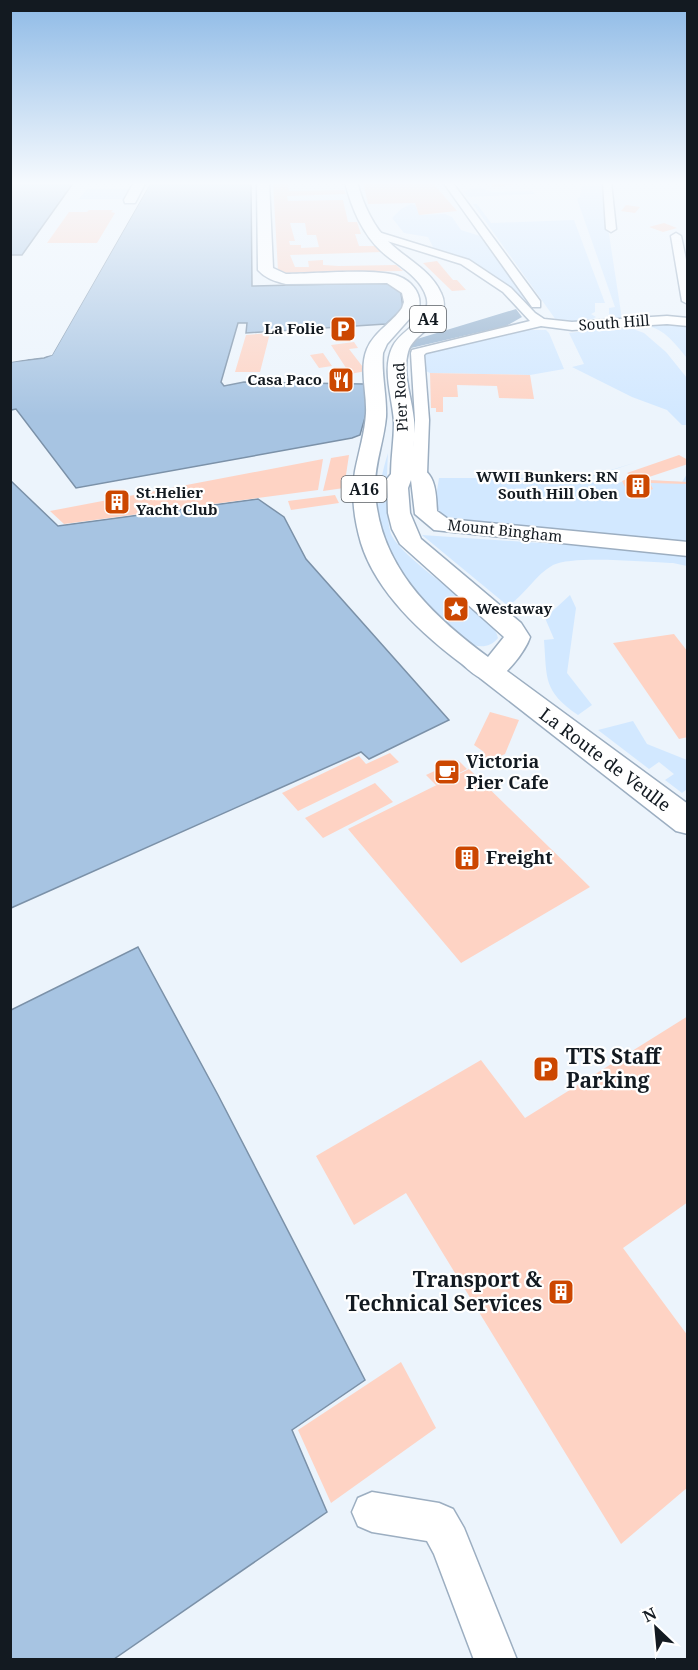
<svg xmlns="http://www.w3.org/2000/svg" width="698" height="1670" font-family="'Noto Serif',serif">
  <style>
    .green { fill: #d2e8ff }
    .forest { fill: #93b0cd }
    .water { fill: #a7c4e2; stroke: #7b91a8; stroke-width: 1.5 }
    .pier { fill: #ecf4fc }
    .building { fill: #fed3c4; fill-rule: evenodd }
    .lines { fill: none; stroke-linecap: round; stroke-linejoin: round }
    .street-casing { stroke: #9caec1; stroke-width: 3 }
    .secondary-casing { stroke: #9caec1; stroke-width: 3 }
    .primary-casing { stroke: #9caec1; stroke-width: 3 }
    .street { fill: #fff; fill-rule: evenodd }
    .secondary { fill: #fff; fill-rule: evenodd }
    .primary { fill: #fff; fill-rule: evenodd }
    .labels { text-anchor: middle; stroke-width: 4.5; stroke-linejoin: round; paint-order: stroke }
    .far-street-label { font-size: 15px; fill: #131a21; stroke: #fff }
    .far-poi-label { font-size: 15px; font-weight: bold; fill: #131a21; stroke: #fff; text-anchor: end }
    .shield { fill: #fff; stroke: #5a5f64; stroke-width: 1.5 }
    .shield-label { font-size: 16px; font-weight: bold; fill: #131a21 }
    .street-label { font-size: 18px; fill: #131a21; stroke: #fff }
    .poi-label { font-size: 18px; font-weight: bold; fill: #131a21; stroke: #fff; text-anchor: start }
    .near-poi-label { font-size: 21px; font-weight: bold; fill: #131a21; stroke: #fff; text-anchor: start }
  </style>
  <rect width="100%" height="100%" fill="#ecf4fc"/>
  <path class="green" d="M582 182H601L622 319 609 316V308L615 307 577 199 580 197Z
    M479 187 492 192 532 191 535 194 468 197 463 191Z
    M87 189H131L125 199H79Z
    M411 204 415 205 420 215 445 214 452 217 461 230 480 236 531 304 527 305C496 274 475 260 434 249L428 237 404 233 392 218 401 209Z
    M473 204H477L491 223 574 220 605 303H595V312L591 314 596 317C586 324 567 322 556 320Z
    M647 323 687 324V358C677 346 664 328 647 326Z
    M625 326 644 333 666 352 687 378V425H682L667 410 632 397 572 367 584 364 569 333Z
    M523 330H546L549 333 564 369 530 375 430 373 424 370 423 354 437 347Z
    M388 453C387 469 385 523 392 536 405 559 454 590 475 610 483 617 496 627 498 638 465 679 383 557 379 525 376 502 381 475 388 453Z
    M637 462 585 479 596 484 619 483 627 479 682 482 687 474V544L455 520C429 512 436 501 439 478H585Z
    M422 535 657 551 687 556V566L673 563C647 562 573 555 553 565 535 575 525 595 508 606Z
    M570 595 576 608 567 673 592 705 578 715C543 691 547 679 544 640L554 639 545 618Z
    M633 721 647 744 687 760V789L682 793 665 780 674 774 659 762 649 769 598 730Z"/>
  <path class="forest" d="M516 309 522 317 506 326 411 348V343L417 339Z"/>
  <path class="water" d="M11 182H74L22 255H11Z
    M151 182H251L252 286 376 283 393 284 401 293 403 308 386 324 246 333 247 323H238L221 382 224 386 244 382 365 384 368 407 360 435 352 438 76 488 16 409 11 410 10 362 44 358 52 355Z
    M10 480 58 526 258 499 284 517 306 559 449 720 369 759 361 752 11 908Z
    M138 947 218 1095 365 1380 292 1430 327 1512 114 1659H11V1010Z"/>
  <path class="pier" d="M148 182H151L52 355 11 362 10 359 50 352Z"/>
  <path class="building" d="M273 182H287L289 191 344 190 346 194 287 196 288 201 343 200 348 222H357L361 234H355L359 246H375L382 252 290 255 295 267H309L308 261 323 260V265L339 266 396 265 403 271 281 273 278 271ZM290 223H305L307 235H316L319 247 301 248V245H290L289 241H295Z
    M363 182H432L457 211 419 215 415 203 368 204Z
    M500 182H517L525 183 493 187 491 184Z
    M626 205 640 207 635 213 621 211Z
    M89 210H113L111 212 115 213 97 243H47L69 212H87Z
    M664 223 677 228 663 232 649 227Z
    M437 261 453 280H457L466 290 452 291 423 263Z
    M270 333 260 372H235L246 335Z
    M354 342 358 348 349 349 366 371 350 374 331 345Z
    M323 353 332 366 319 368 310 355Z
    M430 373 530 375 534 399 499 398 497 386 457 385 458 397H443V412H436V408H431Z
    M349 455 344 488 323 491 331 458Z
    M679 455 688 460V464L649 477 642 473 632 476 627 473Z
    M323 459 318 490 64 524 50 511Z
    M627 479 688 482V484L650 483 653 489 648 491H627L622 481Z
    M335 495 339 503 291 510 288 501Z
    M674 634 688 652V737L679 739 613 643Z
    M490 712 519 720 505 754 481 765 472 757 484 752 474 745Z
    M390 753 399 762 298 811 282 793 359 756 366 764Z
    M458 760 467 769 436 785 426 775Z
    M469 769 590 887 461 963 348 829Z
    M375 783 393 802 323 838 305 818Z
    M688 1016V1202L623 1248 688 1336V1487L621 1544 406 1193 354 1225 316 1156 481 1060 525 1118Z
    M401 1362 436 1428 331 1503 298 1430Z"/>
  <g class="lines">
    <g class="street-casing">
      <path id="street" d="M443 182H452L540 301V307H532Z
        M603 182H611L616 229 611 232 606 229Z
        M375 231 469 260 511 288 535 313 544 319 572 322 667 316 688 318V326L667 324 572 330 541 326 426 353 424 355 429 420 427 474 419 479 413 477 411 474 415 420 411 353 412 350 530 321 503 292 461 264 371 236V232Z
        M676 233 681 236 688 269V304L682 301 671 236Z
        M372 1492 439 1503 453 1509 464 1528 517 1660H474L434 1554 427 1541 372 1532 358 1526 352 1512 358 1498Z"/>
    </g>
    <g class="secondary-casing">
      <path id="secondary" d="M134 182H146L135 203H125L124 200Z
        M490 663 500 666 688 804V834L676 831 480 678 476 672 480 666Z"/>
    </g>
    <g class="primary-casing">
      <path id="primary" d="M257 182H269L273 268 286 274C313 274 376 268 398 276 412 281 422 294 419 308L387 344 383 353C381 374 387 396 386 417 384 441 374 465 375 489 378 565 431 615 488 657L504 637 400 544 392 529 388 513 387 479 391 474C391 457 394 440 394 423 393 399 381 369 393 346 402 328 434 319 426 296 420 276 395 264 381 251 362 233 351 207 345 182H357C363 204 373 226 389 242 406 259 431 270 441 293 455 322 414 330 408 352 402 374 412 398 414 420 415 436 413 451 413 466 436 469 436 492 437 511L448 519 688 542V556L434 530 415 514 411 480 408 488 410 513 421 539 521 623 530 637C526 650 503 682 488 681 478 679 469 670 462 664 422 634 376 592 361 543 354 519 351 495 355 471 359 451 365 432 366 413 367 393 359 368 367 349 374 332 392 323 402 308L404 302 402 293 387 283 286 284C275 281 266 279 258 270Z"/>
    </g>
    <use href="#street" class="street"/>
    <use href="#secondary" class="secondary"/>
    <use href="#primary" class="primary"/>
  </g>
  <linearGradient id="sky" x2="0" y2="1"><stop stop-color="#8ebae6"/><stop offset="0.44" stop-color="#f6fafe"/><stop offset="1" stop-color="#f6fafe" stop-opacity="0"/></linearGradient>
  <rect width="698" height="416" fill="url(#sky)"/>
  <defs>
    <g id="parking-square" transform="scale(1.35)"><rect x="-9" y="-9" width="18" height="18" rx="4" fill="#cc4700" stroke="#fff"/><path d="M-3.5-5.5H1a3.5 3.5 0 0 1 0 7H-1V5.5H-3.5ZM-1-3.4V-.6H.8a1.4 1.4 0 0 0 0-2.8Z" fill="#fff"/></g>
    <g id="restaurant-square" transform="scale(1.35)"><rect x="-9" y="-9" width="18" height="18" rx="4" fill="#cc4700" stroke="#fff"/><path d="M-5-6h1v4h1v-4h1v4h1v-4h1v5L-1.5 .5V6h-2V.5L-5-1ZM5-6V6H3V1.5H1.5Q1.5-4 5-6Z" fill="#fff"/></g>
    <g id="building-square" transform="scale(1.35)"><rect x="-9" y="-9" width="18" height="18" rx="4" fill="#cc4700" stroke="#fff"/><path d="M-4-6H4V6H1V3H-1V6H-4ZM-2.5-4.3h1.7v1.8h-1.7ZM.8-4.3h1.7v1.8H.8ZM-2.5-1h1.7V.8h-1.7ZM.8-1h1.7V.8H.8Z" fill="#fff"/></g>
    <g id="sight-square" transform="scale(1.35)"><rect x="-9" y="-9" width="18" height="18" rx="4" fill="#cc4700" stroke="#fff"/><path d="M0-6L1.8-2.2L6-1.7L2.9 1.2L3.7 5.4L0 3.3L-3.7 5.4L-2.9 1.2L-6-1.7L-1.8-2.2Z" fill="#fff"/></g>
    <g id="cafe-square" transform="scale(1.35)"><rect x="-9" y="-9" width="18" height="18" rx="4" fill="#cc4700" stroke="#fff"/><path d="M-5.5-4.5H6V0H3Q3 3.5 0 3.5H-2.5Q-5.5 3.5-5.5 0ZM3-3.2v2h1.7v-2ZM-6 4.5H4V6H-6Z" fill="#fff"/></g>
  </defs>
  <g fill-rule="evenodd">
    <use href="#parking-square" x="343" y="329"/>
    <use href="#restaurant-square" x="341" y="380"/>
    <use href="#building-square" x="638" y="486"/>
    <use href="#building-square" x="117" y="502"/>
    <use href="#sight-square" x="456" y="609"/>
    <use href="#cafe-square" x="447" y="772"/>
    <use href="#building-square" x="467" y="858"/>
    <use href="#parking-square" x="546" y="1069"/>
    <use href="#building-square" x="561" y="1292"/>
  </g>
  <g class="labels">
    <g class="far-street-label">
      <text transform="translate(614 323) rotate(-4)" y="5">South Hill</text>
      <text transform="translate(401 397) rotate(-93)" y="5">Pier Road</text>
      <text transform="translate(505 531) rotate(6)" y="5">Mount Bingham</text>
    </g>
    <g class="far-poi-label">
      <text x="324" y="334">La Folie</text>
      <text x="322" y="385">Casa Paco</text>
      <text x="618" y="482">WWII Bunkers: RN<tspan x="618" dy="17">South Hill Oben</tspan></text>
      <text x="136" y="498" text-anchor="start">St.Helier<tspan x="136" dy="17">Yacht Club</tspan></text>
      <text x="476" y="614" text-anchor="start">Westaway</text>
    </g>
    <g class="shield">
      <rect x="410" y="306" width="36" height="26" rx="4.5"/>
      <rect x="341.5" y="476" width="45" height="26" rx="4.5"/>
    </g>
    <g class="shield-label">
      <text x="428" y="325">A4</text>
      <text x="364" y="495">A16</text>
    </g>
    <g class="street-label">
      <text transform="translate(605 760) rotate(37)" y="6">La Route de Veulle</text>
    </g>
    <g class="poi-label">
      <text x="466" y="768">Victoria<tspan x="466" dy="21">Pier Cafe</tspan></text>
      <text x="486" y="864">Freight</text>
    </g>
    <g class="near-poi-label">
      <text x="566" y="1064">TTS Staff<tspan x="566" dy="24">Parking</tspan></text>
      <text x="542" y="1287" text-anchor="end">Transport &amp;<tspan x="542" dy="24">Technical Services</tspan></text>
    </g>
  </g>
  <rect width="698" height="1670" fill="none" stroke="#131a21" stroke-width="24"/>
  <g transform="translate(656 1628) rotate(334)" stroke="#ffffff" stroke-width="4.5" paint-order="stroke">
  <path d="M0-4.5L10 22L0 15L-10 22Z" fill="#131a21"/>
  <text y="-9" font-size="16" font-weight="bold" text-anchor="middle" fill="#131a21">N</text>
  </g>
</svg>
====================
# WORK ORDER
If a line above holds the string "lines", count it; give the final total as the only output.

# ANSWER TO THIS PROBLEM
2